**Input material**
========================================================================

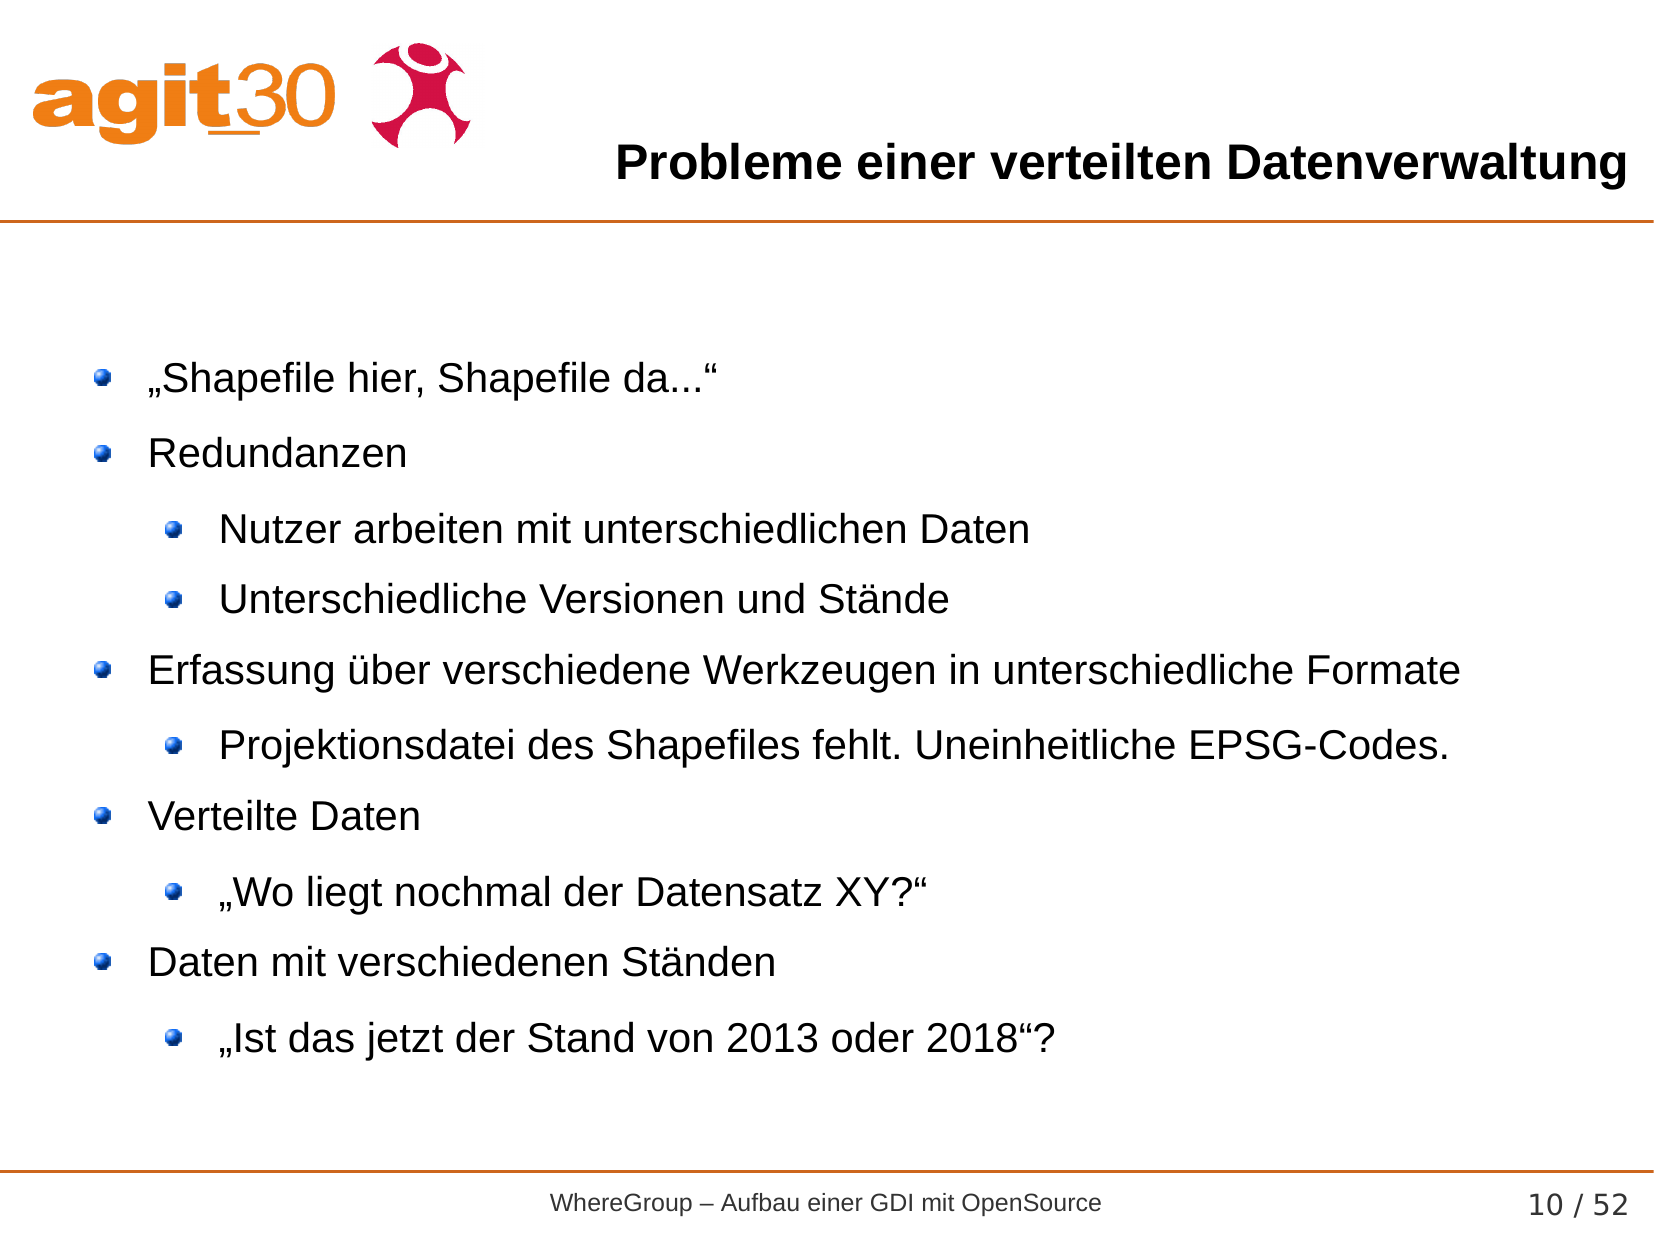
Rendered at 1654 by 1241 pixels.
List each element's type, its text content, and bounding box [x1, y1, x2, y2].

picture [29, 58, 340, 148]
list „Shapefile hier, Shapefile da...“ Redundanzen Nutzer arbeiten mit unterschiedlichen Daten Unterschiedliche Versionen und Stände Erfassung über verschiedene Werkzeugen in unterschiedliche Formate Projektionsdatei des Shapefiles fehlt. Uneinheitliche EPSG-Codes. Verteilte Daten „Wo liegt nochmal der Datensatz XY?“ Daten mit verschiedenen Ständen „Ist das jetzt der Stand von 2013 oder 2018“? [76, 354, 1565, 1173]
title Probleme einer verteilten Datenverwaltung [242, 118, 1630, 207]
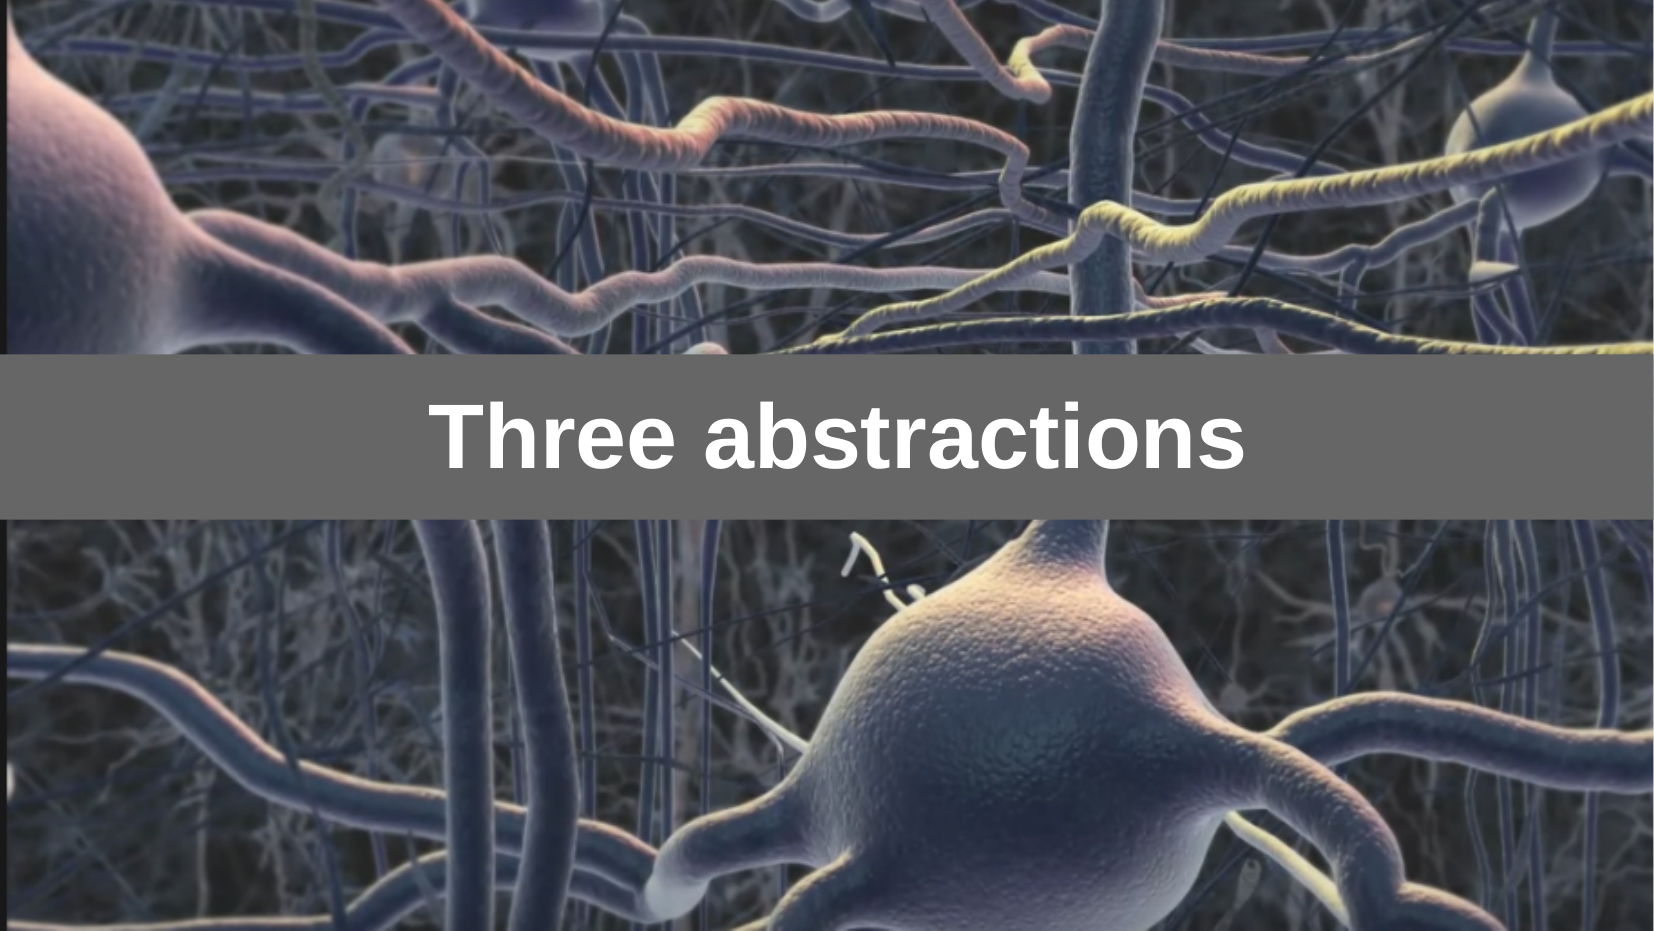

========================================================================

**Request**
Turn the listing above into a JSON list of strings, one string per line, skipping blank lines and leaving out the pictures.

**Result for this task**
[
  "Rendered at 1654 by 1241 pixels.",
  "List each element's type, its text content, and bounding box [x1, y1, x2, y2].",
  "picture [29, 58, 340, 148]",
  "list „Shapefile hier, Shapefile da...“ Redundanzen Nutzer arbeiten mit unterschiedlichen Daten Unterschiedliche Versionen und Stände Erfassung über verschiedene Werkzeugen in unterschiedliche Formate Projektionsdatei des Shapefiles fehlt. Uneinheitliche EPSG-Codes. Verteilte Daten „Wo liegt nochmal der Datensatz XY?“ Daten mit verschiedenen Ständen „Ist das jetzt der Stand von 2013 oder 2018“? [76, 354, 1565, 1173]",
  "title Probleme einer verteilten Datenverwaltung [242, 118, 1630, 207]"
]